• YOUR TASK:
With the pictures omitted, print exactly the lines below, from the one containing "Accueil du mercredi" through the one containing "Итого | 4 | |", and nothing else.

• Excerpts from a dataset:
▶

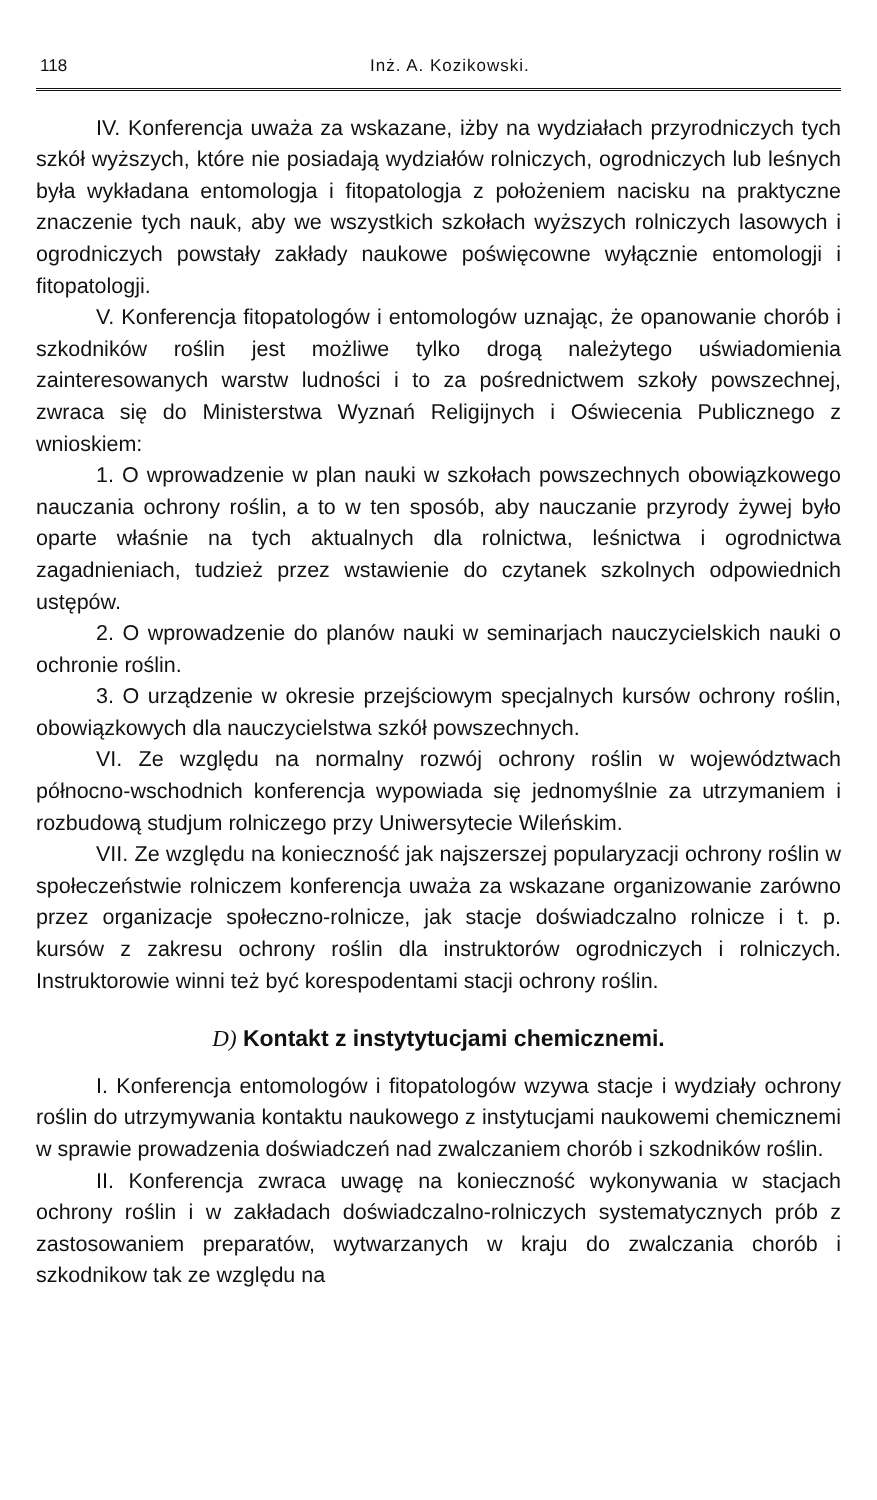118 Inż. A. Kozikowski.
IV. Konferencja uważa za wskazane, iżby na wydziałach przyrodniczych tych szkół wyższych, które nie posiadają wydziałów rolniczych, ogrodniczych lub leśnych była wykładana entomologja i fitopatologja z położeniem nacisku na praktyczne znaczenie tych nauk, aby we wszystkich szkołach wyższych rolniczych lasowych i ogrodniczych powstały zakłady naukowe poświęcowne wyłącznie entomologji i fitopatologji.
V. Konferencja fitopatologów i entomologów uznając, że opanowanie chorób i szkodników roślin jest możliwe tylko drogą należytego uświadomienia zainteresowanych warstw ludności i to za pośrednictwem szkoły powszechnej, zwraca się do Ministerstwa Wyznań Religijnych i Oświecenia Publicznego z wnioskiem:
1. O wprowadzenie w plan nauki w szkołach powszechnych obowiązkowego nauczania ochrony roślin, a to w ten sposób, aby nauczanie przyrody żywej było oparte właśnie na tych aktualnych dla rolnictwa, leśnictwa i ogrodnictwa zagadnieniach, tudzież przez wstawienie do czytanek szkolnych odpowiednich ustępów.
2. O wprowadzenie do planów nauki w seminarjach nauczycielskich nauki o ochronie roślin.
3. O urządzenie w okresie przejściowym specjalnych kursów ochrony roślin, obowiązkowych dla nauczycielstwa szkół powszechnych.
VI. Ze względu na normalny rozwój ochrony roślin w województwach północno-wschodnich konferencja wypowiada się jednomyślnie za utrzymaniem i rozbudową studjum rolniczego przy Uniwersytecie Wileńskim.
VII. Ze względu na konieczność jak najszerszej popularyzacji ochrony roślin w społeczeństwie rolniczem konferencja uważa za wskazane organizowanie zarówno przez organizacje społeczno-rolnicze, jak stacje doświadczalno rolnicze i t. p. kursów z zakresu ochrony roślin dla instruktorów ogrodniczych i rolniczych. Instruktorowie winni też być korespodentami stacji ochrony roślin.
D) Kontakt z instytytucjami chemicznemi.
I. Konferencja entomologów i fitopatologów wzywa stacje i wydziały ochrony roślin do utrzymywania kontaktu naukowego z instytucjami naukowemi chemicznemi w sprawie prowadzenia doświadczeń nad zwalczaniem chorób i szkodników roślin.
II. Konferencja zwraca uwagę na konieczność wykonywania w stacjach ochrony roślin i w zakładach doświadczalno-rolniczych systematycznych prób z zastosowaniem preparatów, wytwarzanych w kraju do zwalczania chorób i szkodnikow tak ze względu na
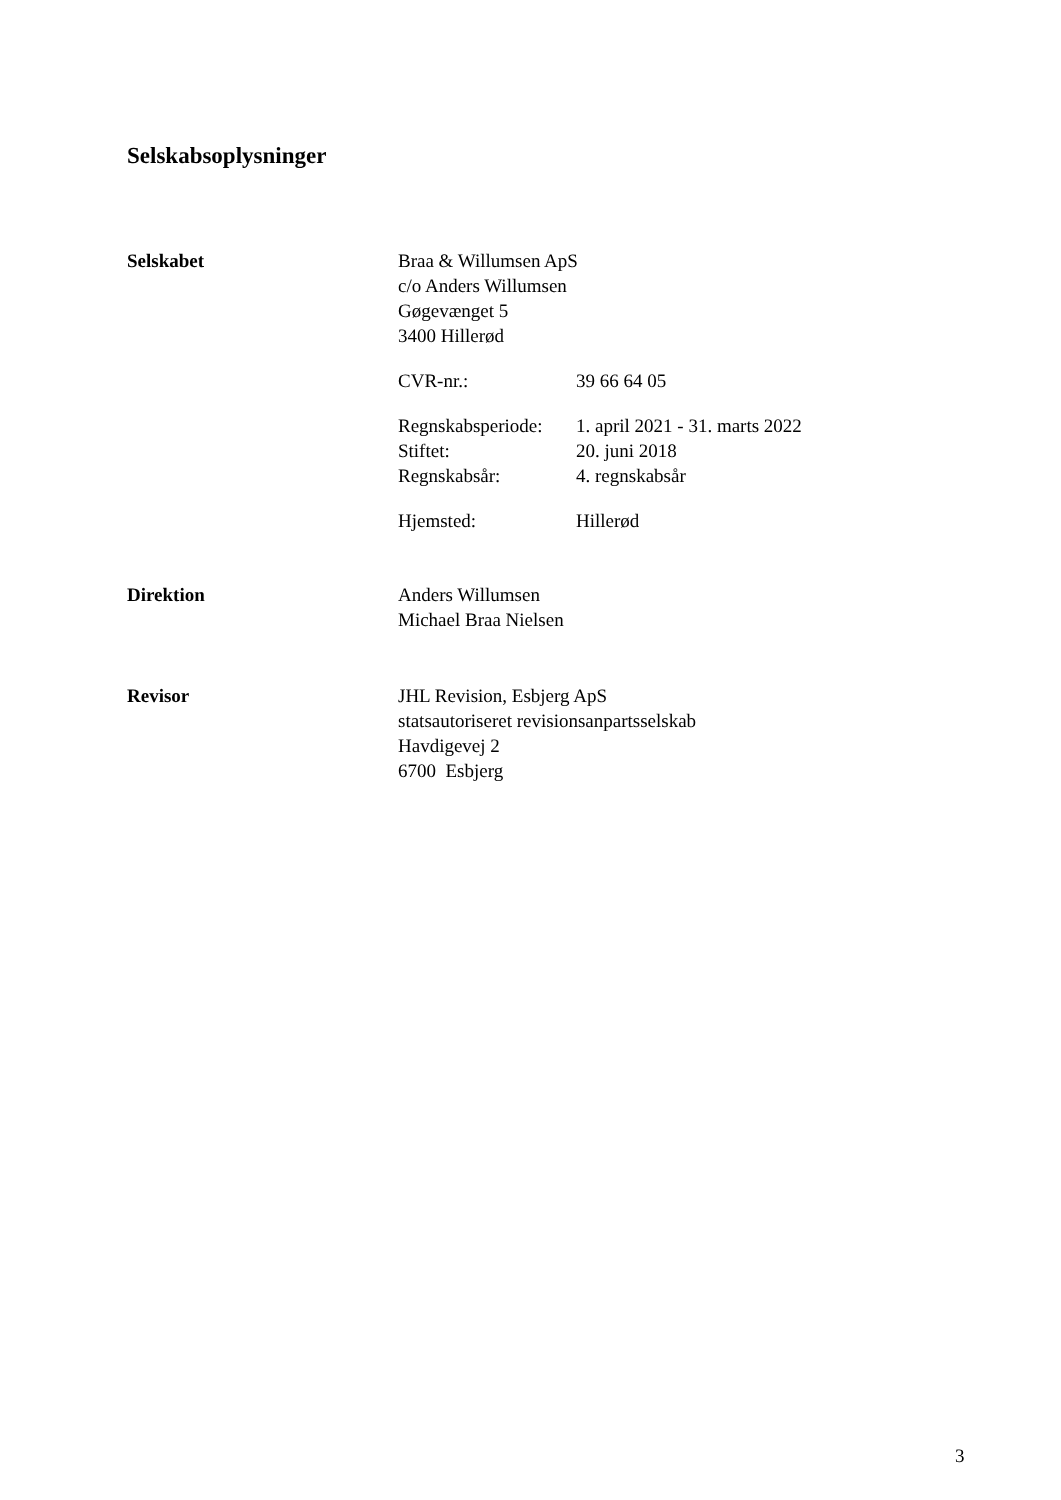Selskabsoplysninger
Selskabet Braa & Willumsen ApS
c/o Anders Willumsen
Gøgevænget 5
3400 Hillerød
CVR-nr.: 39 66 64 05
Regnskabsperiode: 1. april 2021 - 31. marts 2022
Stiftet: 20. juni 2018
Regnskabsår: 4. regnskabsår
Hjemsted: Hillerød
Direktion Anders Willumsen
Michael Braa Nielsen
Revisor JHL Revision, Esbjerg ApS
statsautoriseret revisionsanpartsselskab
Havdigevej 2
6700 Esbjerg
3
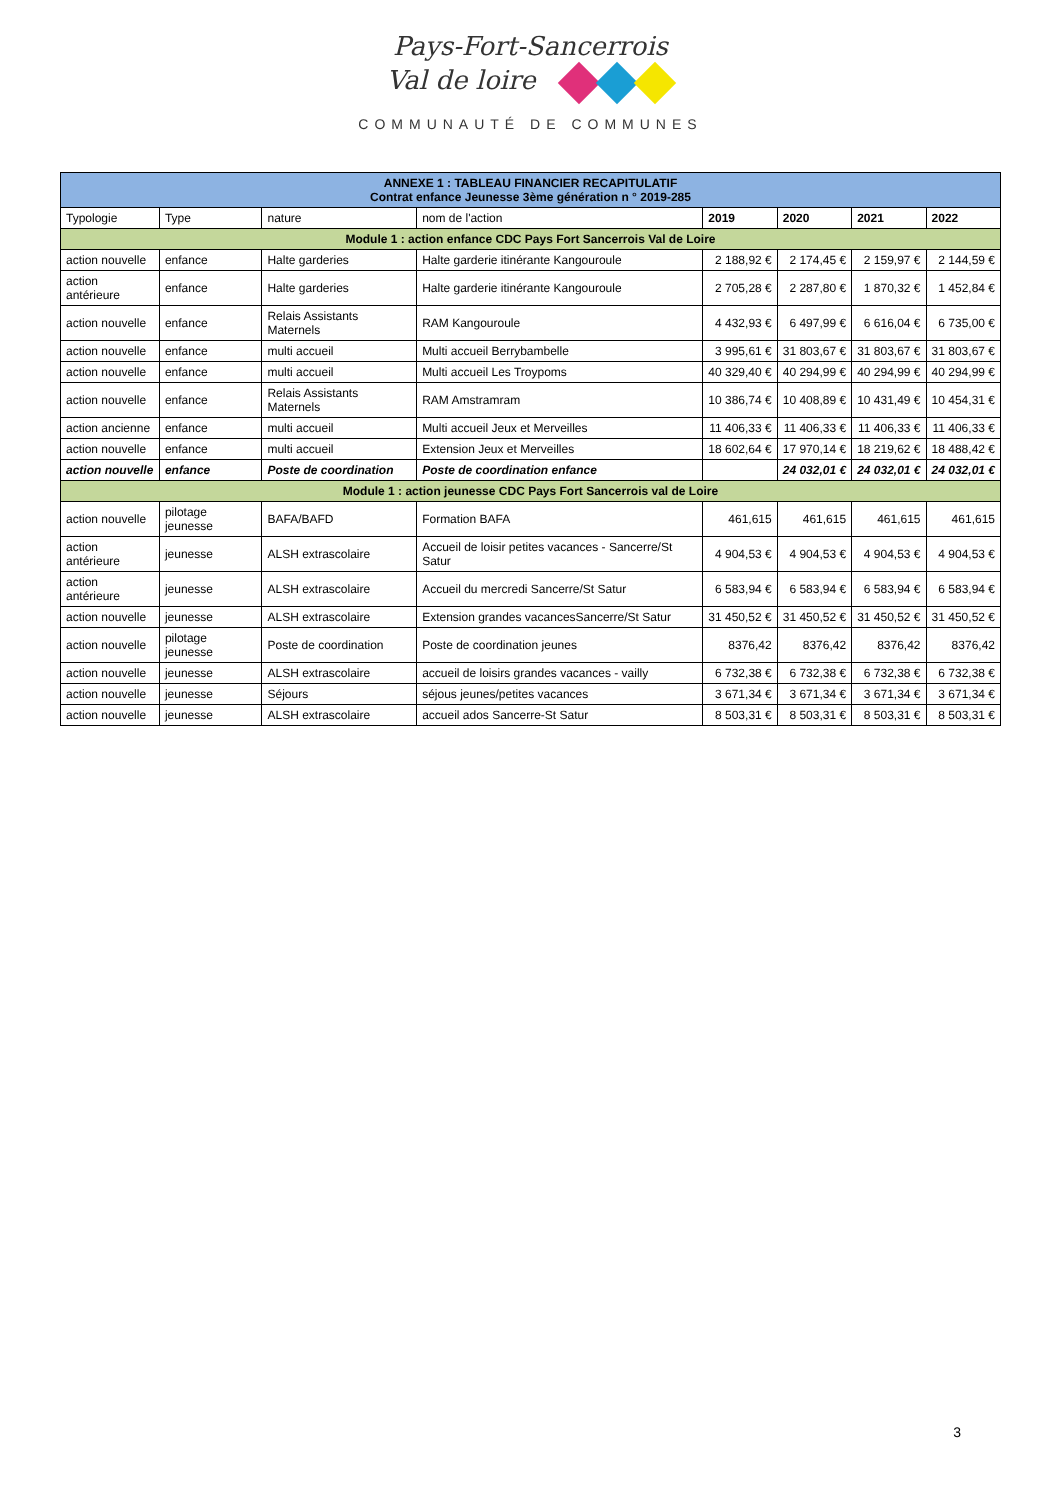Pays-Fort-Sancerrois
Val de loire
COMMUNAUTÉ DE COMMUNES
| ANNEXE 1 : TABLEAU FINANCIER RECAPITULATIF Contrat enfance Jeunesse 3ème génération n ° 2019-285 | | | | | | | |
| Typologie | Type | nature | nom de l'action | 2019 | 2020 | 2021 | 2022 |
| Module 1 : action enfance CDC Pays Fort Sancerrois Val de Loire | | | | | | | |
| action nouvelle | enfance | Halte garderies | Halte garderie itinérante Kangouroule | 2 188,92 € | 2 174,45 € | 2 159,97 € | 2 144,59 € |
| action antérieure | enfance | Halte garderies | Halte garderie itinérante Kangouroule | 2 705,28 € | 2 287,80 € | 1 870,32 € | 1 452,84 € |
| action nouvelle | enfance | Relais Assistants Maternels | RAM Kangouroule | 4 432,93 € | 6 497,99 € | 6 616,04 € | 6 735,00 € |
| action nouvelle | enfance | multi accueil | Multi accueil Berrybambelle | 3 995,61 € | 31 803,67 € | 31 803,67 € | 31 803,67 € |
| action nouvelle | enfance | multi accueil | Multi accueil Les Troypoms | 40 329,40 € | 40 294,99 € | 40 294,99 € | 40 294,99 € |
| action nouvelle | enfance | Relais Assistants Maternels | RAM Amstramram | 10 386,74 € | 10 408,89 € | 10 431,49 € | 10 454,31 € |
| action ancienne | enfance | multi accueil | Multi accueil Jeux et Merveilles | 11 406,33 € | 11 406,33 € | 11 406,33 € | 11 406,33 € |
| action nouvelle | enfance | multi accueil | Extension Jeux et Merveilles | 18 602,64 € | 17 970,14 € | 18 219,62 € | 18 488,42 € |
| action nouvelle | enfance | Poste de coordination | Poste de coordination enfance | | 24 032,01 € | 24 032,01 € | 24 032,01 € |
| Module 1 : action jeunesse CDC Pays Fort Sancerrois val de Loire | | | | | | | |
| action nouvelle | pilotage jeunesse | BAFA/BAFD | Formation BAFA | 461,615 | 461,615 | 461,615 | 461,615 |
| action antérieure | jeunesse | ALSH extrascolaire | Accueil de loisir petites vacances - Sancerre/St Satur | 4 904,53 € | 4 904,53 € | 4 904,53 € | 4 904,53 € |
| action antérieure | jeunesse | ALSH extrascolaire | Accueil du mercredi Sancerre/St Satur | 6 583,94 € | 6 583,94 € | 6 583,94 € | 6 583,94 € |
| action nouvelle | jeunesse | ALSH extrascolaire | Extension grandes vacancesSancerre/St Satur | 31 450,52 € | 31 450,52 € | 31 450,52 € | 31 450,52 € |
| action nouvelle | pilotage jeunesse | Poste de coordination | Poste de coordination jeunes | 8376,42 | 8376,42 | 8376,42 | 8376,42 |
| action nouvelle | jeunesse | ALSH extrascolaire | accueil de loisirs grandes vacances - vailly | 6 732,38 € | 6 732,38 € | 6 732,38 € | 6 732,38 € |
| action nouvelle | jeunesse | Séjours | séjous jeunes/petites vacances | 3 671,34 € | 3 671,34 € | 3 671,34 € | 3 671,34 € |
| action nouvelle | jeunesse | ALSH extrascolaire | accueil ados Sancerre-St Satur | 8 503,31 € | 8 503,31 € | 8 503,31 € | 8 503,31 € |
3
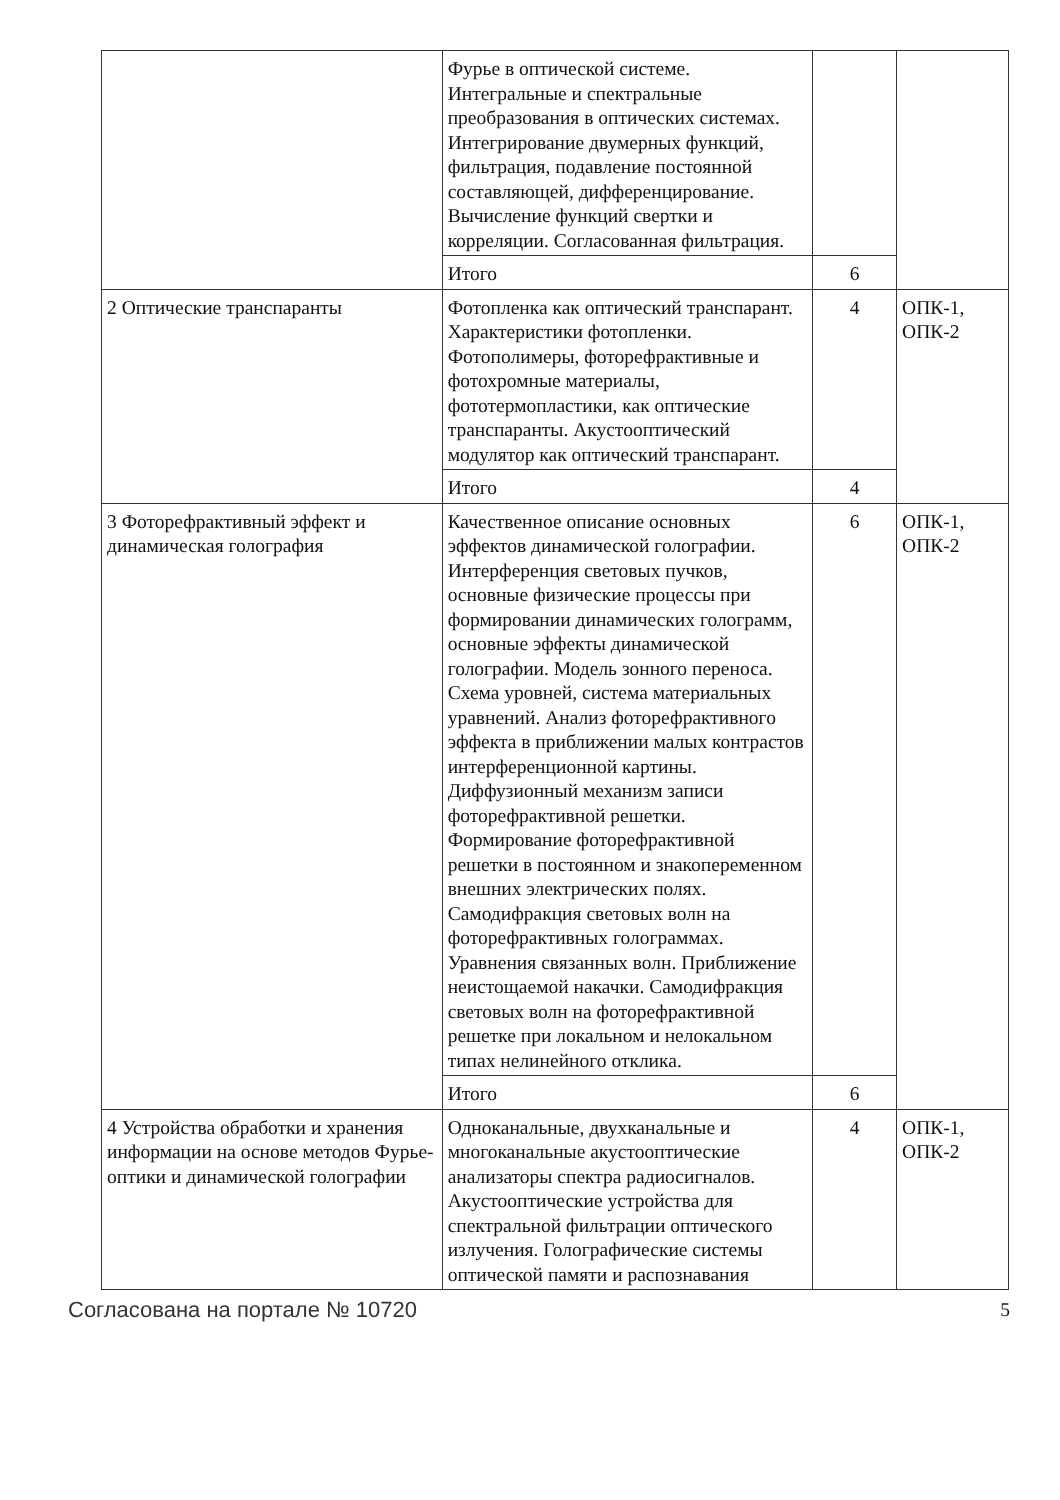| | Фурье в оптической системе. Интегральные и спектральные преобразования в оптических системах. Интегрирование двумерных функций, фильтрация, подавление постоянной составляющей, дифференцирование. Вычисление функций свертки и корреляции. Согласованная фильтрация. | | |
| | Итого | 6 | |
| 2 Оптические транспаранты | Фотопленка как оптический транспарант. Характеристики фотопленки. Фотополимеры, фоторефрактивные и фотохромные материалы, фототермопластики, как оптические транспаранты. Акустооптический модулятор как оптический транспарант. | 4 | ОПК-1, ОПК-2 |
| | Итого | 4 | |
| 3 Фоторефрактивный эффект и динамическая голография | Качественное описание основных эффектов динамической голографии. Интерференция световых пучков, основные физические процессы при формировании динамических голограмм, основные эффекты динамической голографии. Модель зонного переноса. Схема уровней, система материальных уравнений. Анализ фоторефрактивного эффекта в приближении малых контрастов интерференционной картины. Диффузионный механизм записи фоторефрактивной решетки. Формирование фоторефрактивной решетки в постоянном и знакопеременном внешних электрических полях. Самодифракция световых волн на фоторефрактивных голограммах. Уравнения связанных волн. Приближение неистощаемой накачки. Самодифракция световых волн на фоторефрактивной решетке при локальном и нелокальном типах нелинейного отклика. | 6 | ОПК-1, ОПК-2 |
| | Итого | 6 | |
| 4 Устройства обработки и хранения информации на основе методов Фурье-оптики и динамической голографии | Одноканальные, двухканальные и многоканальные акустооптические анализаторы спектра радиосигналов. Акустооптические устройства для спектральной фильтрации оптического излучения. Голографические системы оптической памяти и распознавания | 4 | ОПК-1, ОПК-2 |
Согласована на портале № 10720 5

◀

• SOLVED PROBLEM:
| action antérieure | jeunesse | ALSH extrascolaire | Accueil du mercredi Sancerre/St Satur | 6 583,94 € | 6 583,94 € | 6 583,94 € | 6 583,94 € |
| action nouvelle | jeunesse | ALSH extrascolaire | Extension grandes vacancesSancerre/St Satur | 31 450,52 € | 31 450,52 € | 31 450,52 € | 31 450,52 € |
| action nouvelle | pilotage jeunesse | Poste de coordination | Poste de coordination jeunes | 8376,42 | 8376,42 | 8376,42 | 8376,42 |
| action nouvelle | jeunesse | ALSH extrascolaire | accueil de loisirs grandes vacances - vailly | 6 732,38 € | 6 732,38 € | 6 732,38 € | 6 732,38 € |
| action nouvelle | jeunesse | Séjours | séjous jeunes/petites vacances | 3 671,34 € | 3 671,34 € | 3 671,34 € | 3 671,34 € |
| action nouvelle | jeunesse | ALSH extrascolaire | accueil ados Sancerre-St Satur | 8 503,31 € | 8 503,31 € | 8 503,31 € | 8 503,31 € |
3
| | Фурье в оптической системе. Интегральные и спектральные преобразования в оптических системах. Интегрирование двумерных функций, фильтрация, подавление постоянной составляющей, дифференцирование. Вычисление функций свертки и корреляции. Согласованная фильтрация. | | |
| | Итого | 6 | |
| 2 Оптические транспаранты | Фотопленка как оптический транспарант. Характеристики фотопленки. Фотополимеры, фоторефрактивные и фотохромные материалы, фототермопластики, как оптические транспаранты. Акустооптический модулятор как оптический транспарант. | 4 | ОПК-1, ОПК-2 |
| | Итого | 4 | |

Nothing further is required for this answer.